# Positive news about classical music in Toronto



## Roger Knox

https://www.thestar.com/entertainme...ical-music-and-opera-thriving-in-toronto.html

Today's piece about the positive state of classical music in Toronto by music critic John Terauds in the _Toronto Star_ (the city's largest newspaper). Living I the city, I know he is right.


----------



## Rtnrlfy

This is great news indeed. I only hope that this is a positive sign for musicians themselves; we know a fair number of folk/roots musicians who are struggling in Toronto to keep themselves afloat, due to the high costs of housing, the negative impact streaming has had on their income, the number of smaller music venues that are closing, and so forth.


----------



## Roger Knox

Rtnrlfy said:


> This is great news indeed. I only hope that this is a positive sign for musicians themselves; we know a fair number of folk/roots musicians who are struggling in Toronto to keep themselves afloat, due to the high costs of housing, the negative impact streaming has had on their income, the number of smaller music venues that are closing, and so forth.
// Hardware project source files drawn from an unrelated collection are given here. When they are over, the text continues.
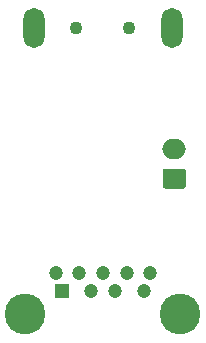
<source format=gbr>
G04 #@! TF.GenerationSoftware,KiCad,Pcbnew,5.1.10-88a1d61d58~88~ubuntu18.04.1*
G04 #@! TF.CreationDate,2021-09-17T16:00:13+02:00*
G04 #@! TF.ProjectId,GPIO-USB-Switch,4750494f-2d55-4534-922d-537769746368,rev?*
G04 #@! TF.SameCoordinates,Original*
G04 #@! TF.FileFunction,Soldermask,Bot*
G04 #@! TF.FilePolarity,Negative*
%FSLAX46Y46*%
G04 Gerber Fmt 4.6, Leading zero omitted, Abs format (unit mm)*
G04 Created by KiCad (PCBNEW 5.1.10-88a1d61d58~88~ubuntu18.04.1) date 2021-09-17 16:00:13*
%MOMM*%
%LPD*%
G01*
G04 APERTURE LIST*
%ADD10C,1.100000*%
%ADD11O,1.803200X3.403200*%
%ADD12O,2.000000X1.700000*%
%ADD13R,1.200000X1.200000*%
%ADD14C,1.200000*%
%ADD15C,3.450000*%
G04 APERTURE END LIST*
D10*
X157250000Y-74948000D03*
X152750000Y-74948000D03*
D11*
X149150000Y-74948000D03*
X160850000Y-74948000D03*
D12*
X161050000Y-85200000D03*
G36*
G01*
X161800000Y-88550000D02*
X160300000Y-88550000D01*
G75*
G02*
X160050000Y-88300000I0J250000D01*
G01*
X160050000Y-87100000D01*
G75*
G02*
X160300000Y-86850000I250000J0D01*
G01*
X161800000Y-86850000D01*
G75*
G02*
X162050000Y-87100000I0J-250000D01*
G01*
X162050000Y-88300000D01*
G75*
G02*
X161800000Y-88550000I-250000J0D01*
G01*
G37*
D13*
X151500000Y-97194000D03*
D14*
X154000000Y-97194000D03*
X156000000Y-97194000D03*
X158500000Y-97194000D03*
X159000000Y-95694000D03*
X157000000Y-95694000D03*
X155000000Y-95694000D03*
X153000000Y-95694000D03*
X151000000Y-95694000D03*
D15*
X148430000Y-99194000D03*
X161570000Y-99194000D03*
M02*

</source>
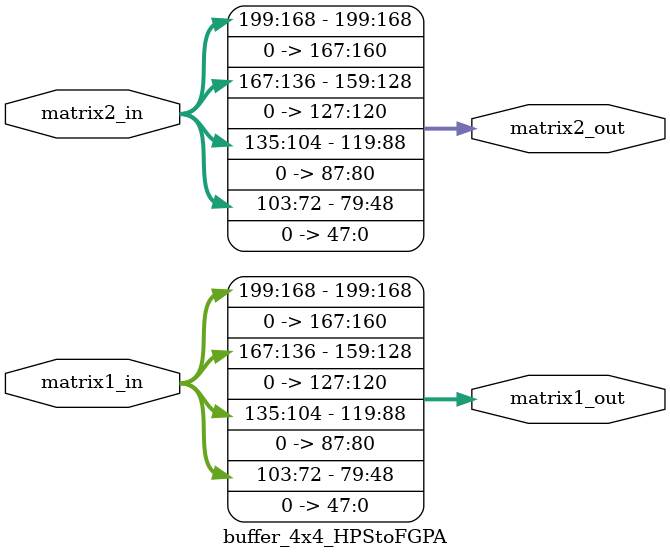
<source format=v>
module buffer_4x4_HPStoFGPA(
	input [199:0] matrix1_in, matrix2_in, //Matrizes vindo sem organização
	output [199:0] matrix1_out, matrix2_out //Matrizes organizadas com base no tamanho
);
	
	//Organizando a matriz 1
	assign matrix1_out[199:168] = matrix1_in[199:168];
	assign matrix1_out[159:128] = matrix1_in[167:136];
	assign matrix1_out[119:88] = matrix1_in[135:104];
	assign matrix1_out[79:48] = matrix1_in[103:72];
	
	assign matrix1_out[167:160] = 0;
	assign matrix1_out[127:120] = 0;
	assign matrix1_out[87:80] = 0;
	assign matrix1_out[47:0] = 0;
	
	//Organizando a matriz 2
	assign matrix2_out[199:168] = matrix2_in[199:168];
	assign matrix2_out[159:128] = matrix2_in[167:136];
	assign matrix2_out[119:88] = matrix2_in[135:104];
	assign matrix2_out[79:48] = matrix2_in[103:72];
	
	assign matrix2_out[167:160] = 0;
	assign matrix2_out[127:120] = 0;
	assign matrix2_out[87:80] = 0;
	assign matrix2_out[47:0] = 0;
	
endmodule
</source>
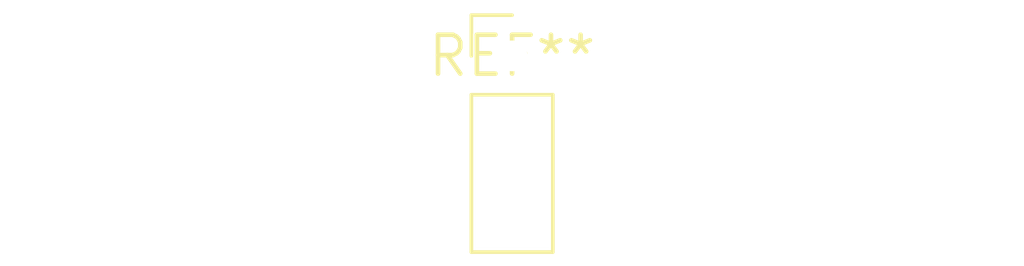
<source format=kicad_pcb>
(kicad_pcb (version 20240108) (generator pcbnew)

  (general
    (thickness 1.6)
  )

  (paper "A4")
  (layers
    (0 "F.Cu" signal)
    (31 "B.Cu" signal)
    (32 "B.Adhes" user "B.Adhesive")
    (33 "F.Adhes" user "F.Adhesive")
    (34 "B.Paste" user)
    (35 "F.Paste" user)
    (36 "B.SilkS" user "B.Silkscreen")
    (37 "F.SilkS" user "F.Silkscreen")
    (38 "B.Mask" user)
    (39 "F.Mask" user)
    (40 "Dwgs.User" user "User.Drawings")
    (41 "Cmts.User" user "User.Comments")
    (42 "Eco1.User" user "User.Eco1")
    (43 "Eco2.User" user "User.Eco2")
    (44 "Edge.Cuts" user)
    (45 "Margin" user)
    (46 "B.CrtYd" user "B.Courtyard")
    (47 "F.CrtYd" user "F.Courtyard")
    (48 "B.Fab" user)
    (49 "F.Fab" user)
    (50 "User.1" user)
    (51 "User.2" user)
    (52 "User.3" user)
    (53 "User.4" user)
    (54 "User.5" user)
    (55 "User.6" user)
    (56 "User.7" user)
    (57 "User.8" user)
    (58 "User.9" user)
  )

  (setup
    (pad_to_mask_clearance 0)
    (pcbplotparams
      (layerselection 0x00010fc_ffffffff)
      (plot_on_all_layers_selection 0x0000000_00000000)
      (disableapertmacros false)
      (usegerberextensions false)
      (usegerberattributes false)
      (usegerberadvancedattributes false)
      (creategerberjobfile false)
      (dashed_line_dash_ratio 12.000000)
      (dashed_line_gap_ratio 3.000000)
      (svgprecision 4)
      (plotframeref false)
      (viasonmask false)
      (mode 1)
      (useauxorigin false)
      (hpglpennumber 1)
      (hpglpenspeed 20)
      (hpglpendiameter 15.000000)
      (dxfpolygonmode false)
      (dxfimperialunits false)
      (dxfusepcbnewfont false)
      (psnegative false)
      (psa4output false)
      (plotreference false)
      (plotvalue false)
      (plotinvisibletext false)
      (sketchpadsonfab false)
      (subtractmaskfromsilk false)
      (outputformat 1)
      (mirror false)
      (drillshape 1)
      (scaleselection 1)
      (outputdirectory "")
    )
  )

  (net 0 "")

  (footprint "PinHeader_1x03_P2.54mm_Vertical" (layer "F.Cu") (at 0 0))

)

</source>
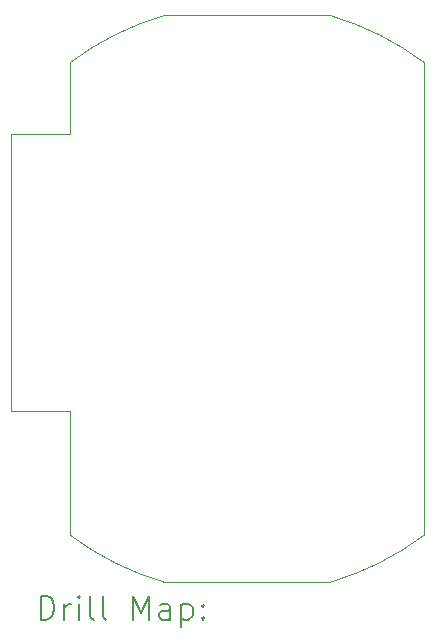
<source format=gbr>
%TF.GenerationSoftware,KiCad,Pcbnew,6.0.11-2627ca5db0~126~ubuntu22.04.1*%
%TF.CreationDate,2023-12-06T10:34:02+01:00*%
%TF.ProjectId,bus-module_atmega324,6275732d-6d6f-4647-956c-655f61746d65,C*%
%TF.SameCoordinates,Original*%
%TF.FileFunction,Drillmap*%
%TF.FilePolarity,Positive*%
%FSLAX45Y45*%
G04 Gerber Fmt 4.5, Leading zero omitted, Abs format (unit mm)*
G04 Created by KiCad (PCBNEW 6.0.11-2627ca5db0~126~ubuntu22.04.1) date 2023-12-06 10:34:02*
%MOMM*%
%LPD*%
G01*
G04 APERTURE LIST*
%ADD10C,0.100000*%
%ADD11C,0.200000*%
G04 APERTURE END LIST*
D10*
X8500000Y-12000000D02*
G75*
G03*
X9300000Y-12400000I1500000J2000000D01*
G01*
X11500000Y-8000000D02*
X11500423Y-11999683D01*
X8000000Y-10950000D02*
X8500000Y-10950000D01*
X8500000Y-12000000D02*
X8500000Y-10950000D01*
X10700000Y-12400000D02*
X9300000Y-12400000D01*
X8500000Y-8000000D02*
X8500000Y-8600000D01*
X9300000Y-7600000D02*
G75*
G03*
X8500000Y-8000000I700000J-2400000D01*
G01*
X11500000Y-8000000D02*
G75*
G03*
X10700000Y-7600000I-1500000J-2000000D01*
G01*
X8500000Y-8600000D02*
X8000000Y-8600000D01*
X10700000Y-12400000D02*
G75*
G03*
X11500423Y-11999683I-700000J2400000D01*
G01*
X9300000Y-7600000D02*
X10700000Y-7600000D01*
X8000000Y-8600000D02*
X8000000Y-10950000D01*
D11*
X8252619Y-12715476D02*
X8252619Y-12515476D01*
X8300238Y-12515476D01*
X8328809Y-12525000D01*
X8347857Y-12544048D01*
X8357381Y-12563095D01*
X8366905Y-12601190D01*
X8366905Y-12629762D01*
X8357381Y-12667857D01*
X8347857Y-12686905D01*
X8328809Y-12705952D01*
X8300238Y-12715476D01*
X8252619Y-12715476D01*
X8452619Y-12715476D02*
X8452619Y-12582143D01*
X8452619Y-12620238D02*
X8462143Y-12601190D01*
X8471667Y-12591667D01*
X8490714Y-12582143D01*
X8509762Y-12582143D01*
X8576429Y-12715476D02*
X8576429Y-12582143D01*
X8576429Y-12515476D02*
X8566905Y-12525000D01*
X8576429Y-12534524D01*
X8585952Y-12525000D01*
X8576429Y-12515476D01*
X8576429Y-12534524D01*
X8700238Y-12715476D02*
X8681190Y-12705952D01*
X8671667Y-12686905D01*
X8671667Y-12515476D01*
X8805000Y-12715476D02*
X8785952Y-12705952D01*
X8776429Y-12686905D01*
X8776429Y-12515476D01*
X9033571Y-12715476D02*
X9033571Y-12515476D01*
X9100238Y-12658333D01*
X9166905Y-12515476D01*
X9166905Y-12715476D01*
X9347857Y-12715476D02*
X9347857Y-12610714D01*
X9338333Y-12591667D01*
X9319286Y-12582143D01*
X9281190Y-12582143D01*
X9262143Y-12591667D01*
X9347857Y-12705952D02*
X9328810Y-12715476D01*
X9281190Y-12715476D01*
X9262143Y-12705952D01*
X9252619Y-12686905D01*
X9252619Y-12667857D01*
X9262143Y-12648809D01*
X9281190Y-12639286D01*
X9328810Y-12639286D01*
X9347857Y-12629762D01*
X9443095Y-12582143D02*
X9443095Y-12782143D01*
X9443095Y-12591667D02*
X9462143Y-12582143D01*
X9500238Y-12582143D01*
X9519286Y-12591667D01*
X9528810Y-12601190D01*
X9538333Y-12620238D01*
X9538333Y-12677381D01*
X9528810Y-12696428D01*
X9519286Y-12705952D01*
X9500238Y-12715476D01*
X9462143Y-12715476D01*
X9443095Y-12705952D01*
X9624048Y-12696428D02*
X9633571Y-12705952D01*
X9624048Y-12715476D01*
X9614524Y-12705952D01*
X9624048Y-12696428D01*
X9624048Y-12715476D01*
X9624048Y-12591667D02*
X9633571Y-12601190D01*
X9624048Y-12610714D01*
X9614524Y-12601190D01*
X9624048Y-12591667D01*
X9624048Y-12610714D01*
M02*

</source>
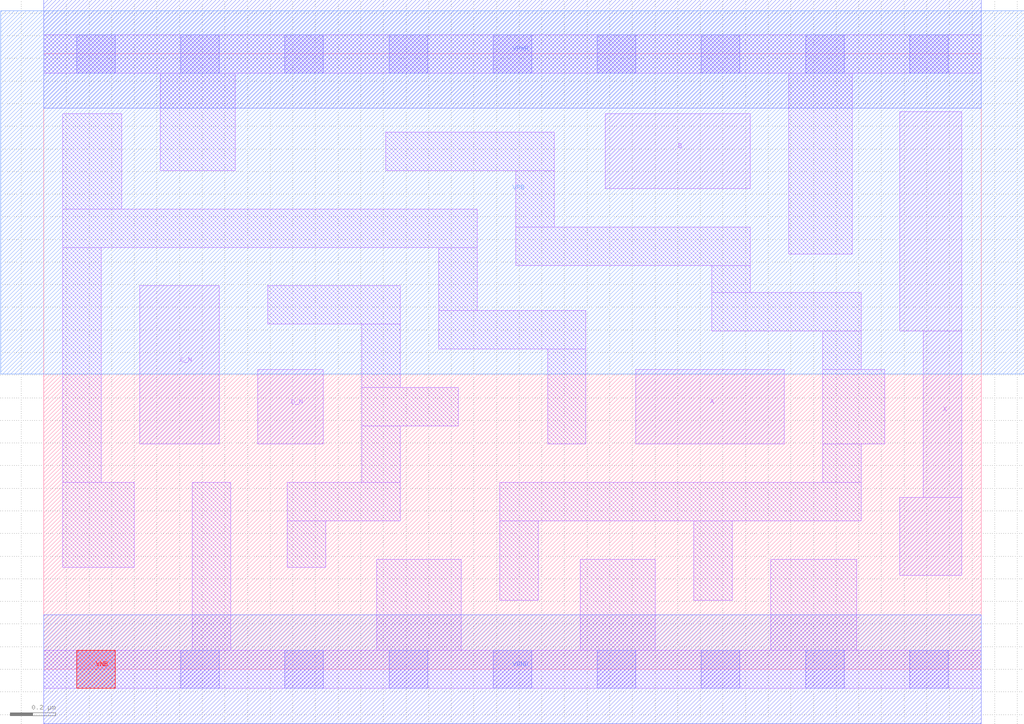
<source format=lef>
# Copyright 2020 The SkyWater PDK Authors
#
# Licensed under the Apache License, Version 2.0 (the "License");
# you may not use this file except in compliance with the License.
# You may obtain a copy of the License at
#
#     https://www.apache.org/licenses/LICENSE-2.0
#
# Unless required by applicable law or agreed to in writing, software
# distributed under the License is distributed on an "AS IS" BASIS,
# WITHOUT WARRANTIES OR CONDITIONS OF ANY KIND, either express or implied.
# See the License for the specific language governing permissions and
# limitations under the License.
#
# SPDX-License-Identifier: Apache-2.0

VERSION 5.7 ;
  NOWIREEXTENSIONATPIN ON ;
  DIVIDERCHAR "/" ;
  BUSBITCHARS "[]" ;
MACRO sky130_fd_sc_hd__or4bb_1
  CLASS CORE ;
  FOREIGN sky130_fd_sc_hd__or4bb_1 ;
  ORIGIN  0.000000  0.000000 ;
  SIZE  4.140000 BY  2.720000 ;
  SYMMETRY X Y R90 ;
  SITE unithd ;
  PIN A
    ANTENNAGATEAREA  0.126000 ;
    DIRECTION INPUT ;
    USE SIGNAL ;
    PORT
      LAYER li1 ;
        RECT 2.615000 0.995000 3.270000 1.325000 ;
    END
  END A
  PIN B
    ANTENNAGATEAREA  0.126000 ;
    DIRECTION INPUT ;
    USE SIGNAL ;
    PORT
      LAYER li1 ;
        RECT 2.480000 2.125000 3.120000 2.455000 ;
    END
  END B
  PIN C_N
    ANTENNAGATEAREA  0.126000 ;
    DIRECTION INPUT ;
    USE SIGNAL ;
    PORT
      LAYER li1 ;
        RECT 0.425000 0.995000 0.775000 1.695000 ;
    END
  END C_N
  PIN D_N
    ANTENNAGATEAREA  0.126000 ;
    DIRECTION INPUT ;
    USE SIGNAL ;
    PORT
      LAYER li1 ;
        RECT 0.945000 0.995000 1.235000 1.325000 ;
    END
  END D_N
  PIN VNB
    PORT
      LAYER pwell ;
        RECT 0.145000 -0.085000 0.315000 0.085000 ;
    END
  END VNB
  PIN VPB
    PORT
      LAYER nwell ;
        RECT -0.190000 1.305000 4.330000 2.910000 ;
    END
  END VPB
  PIN X
    ANTENNADIFFAREA  0.453750 ;
    DIRECTION OUTPUT ;
    USE SIGNAL ;
    PORT
      LAYER li1 ;
        RECT 3.780000 0.415000 4.055000 0.760000 ;
        RECT 3.780000 1.495000 4.055000 2.465000 ;
        RECT 3.885000 0.760000 4.055000 1.495000 ;
    END
  END X
  PIN VGND
    DIRECTION INOUT ;
    SHAPE ABUTMENT ;
    USE GROUND ;
    PORT
      LAYER met1 ;
        RECT 0.000000 -0.240000 4.140000 0.240000 ;
    END
  END VGND
  PIN VPWR
    DIRECTION INOUT ;
    SHAPE ABUTMENT ;
    USE POWER ;
    PORT
      LAYER met1 ;
        RECT 0.000000 2.480000 4.140000 2.960000 ;
    END
  END VPWR
  OBS
    LAYER li1 ;
      RECT 0.000000 -0.085000 4.140000 0.085000 ;
      RECT 0.000000  2.635000 4.140000 2.805000 ;
      RECT 0.085000  0.450000 0.400000 0.825000 ;
      RECT 0.085000  0.825000 0.255000 1.865000 ;
      RECT 0.085000  1.865000 1.915000 2.035000 ;
      RECT 0.085000  2.035000 0.345000 2.455000 ;
      RECT 0.515000  2.205000 0.845000 2.635000 ;
      RECT 0.655000  0.085000 0.825000 0.825000 ;
      RECT 0.990000  1.525000 1.575000 1.695000 ;
      RECT 1.075000  0.450000 1.245000 0.655000 ;
      RECT 1.075000  0.655000 1.575000 0.825000 ;
      RECT 1.405000  0.825000 1.575000 1.075000 ;
      RECT 1.405000  1.075000 1.830000 1.245000 ;
      RECT 1.405000  1.245000 1.575000 1.525000 ;
      RECT 1.470000  0.085000 1.845000 0.485000 ;
      RECT 1.510000  2.205000 2.255000 2.375000 ;
      RECT 1.745000  1.415000 2.395000 1.585000 ;
      RECT 1.745000  1.585000 1.915000 1.865000 ;
      RECT 2.015000  0.305000 2.185000 0.655000 ;
      RECT 2.015000  0.655000 3.610000 0.825000 ;
      RECT 2.085000  1.785000 3.120000 1.955000 ;
      RECT 2.085000  1.955000 2.255000 2.205000 ;
      RECT 2.225000  0.995000 2.395000 1.415000 ;
      RECT 2.370000  0.085000 2.700000 0.485000 ;
      RECT 2.870000  0.305000 3.040000 0.655000 ;
      RECT 2.950000  1.495000 3.610000 1.665000 ;
      RECT 2.950000  1.665000 3.120000 1.785000 ;
      RECT 3.210000  0.085000 3.590000 0.485000 ;
      RECT 3.290000  1.835000 3.570000 2.635000 ;
      RECT 3.440000  0.825000 3.610000 0.995000 ;
      RECT 3.440000  0.995000 3.715000 1.325000 ;
      RECT 3.440000  1.325000 3.610000 1.495000 ;
    LAYER mcon ;
      RECT 0.145000 -0.085000 0.315000 0.085000 ;
      RECT 0.145000  2.635000 0.315000 2.805000 ;
      RECT 0.605000 -0.085000 0.775000 0.085000 ;
      RECT 0.605000  2.635000 0.775000 2.805000 ;
      RECT 1.065000 -0.085000 1.235000 0.085000 ;
      RECT 1.065000  2.635000 1.235000 2.805000 ;
      RECT 1.525000 -0.085000 1.695000 0.085000 ;
      RECT 1.525000  2.635000 1.695000 2.805000 ;
      RECT 1.985000 -0.085000 2.155000 0.085000 ;
      RECT 1.985000  2.635000 2.155000 2.805000 ;
      RECT 2.445000 -0.085000 2.615000 0.085000 ;
      RECT 2.445000  2.635000 2.615000 2.805000 ;
      RECT 2.905000 -0.085000 3.075000 0.085000 ;
      RECT 2.905000  2.635000 3.075000 2.805000 ;
      RECT 3.365000 -0.085000 3.535000 0.085000 ;
      RECT 3.365000  2.635000 3.535000 2.805000 ;
      RECT 3.825000 -0.085000 3.995000 0.085000 ;
      RECT 3.825000  2.635000 3.995000 2.805000 ;
  END
END sky130_fd_sc_hd__or4bb_1
END LIBRARY

</source>
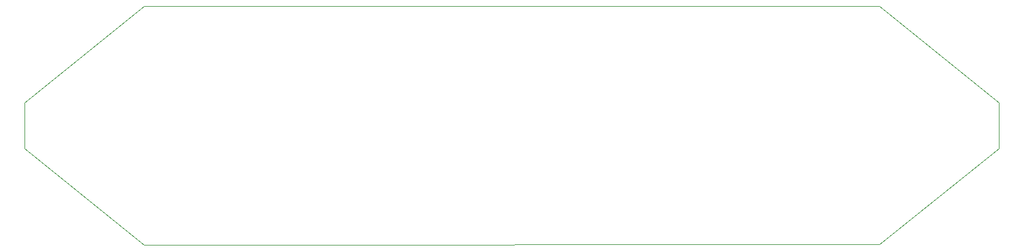
<source format=gm1>
%TF.GenerationSoftware,KiCad,Pcbnew,7.0.10*%
%TF.CreationDate,2024-10-31T16:23:13-04:00*%
%TF.ProjectId,segment,7365676d-656e-4742-9e6b-696361645f70,rev?*%
%TF.SameCoordinates,Original*%
%TF.FileFunction,Profile,NP*%
%FSLAX46Y46*%
G04 Gerber Fmt 4.6, Leading zero omitted, Abs format (unit mm)*
G04 Created by KiCad (PCBNEW 7.0.10) date 2024-10-31 16:23:13*
%MOMM*%
%LPD*%
G01*
G04 APERTURE LIST*
%TA.AperFunction,Profile*%
%ADD10C,0.100000*%
%TD*%
G04 APERTURE END LIST*
D10*
X191770000Y-99695000D02*
X191770000Y-106045000D01*
X175260000Y-119380000D01*
X73660000Y-119430000D01*
X57150000Y-106045000D01*
X57150000Y-99695000D01*
X73660000Y-86360000D01*
X175260000Y-86360000D01*
X191770000Y-99695000D01*
M02*

</source>
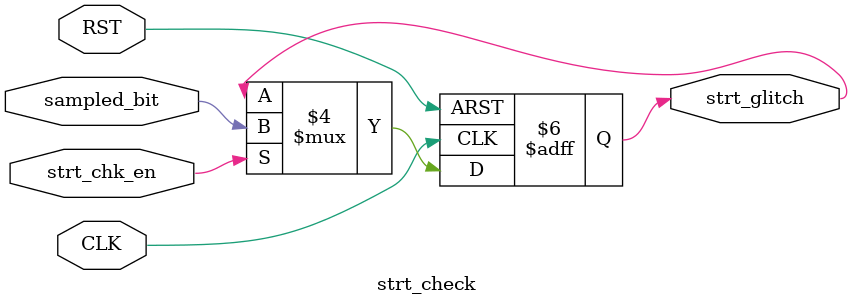
<source format=v>
module strt_check (
    input  wire       CLK,
    input  wire       RST,
    input  wire       strt_chk_en,
    input  wire       sampled_bit,
    output reg        strt_glitch
);
    always @(posedge CLK or negedge RST) begin
        if (~RST) begin
            strt_glitch <= 1'd0;
        end
        else begin
            if (strt_chk_en) begin
                strt_glitch <= (sampled_bit != 1'd0);
            end
        end
    end
endmodule

</source>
All true. Music can thrive, giving the listener an unprecedented number of options, while the musicians starve. In addition to the points you mention, there are probably more musicians in the city than significant opportunities for them. In Toronto the mainstream media environment for classical music has deteriorated drastically in recent years, and I hope that article will lead the media at least to reconsider its neglect.


----------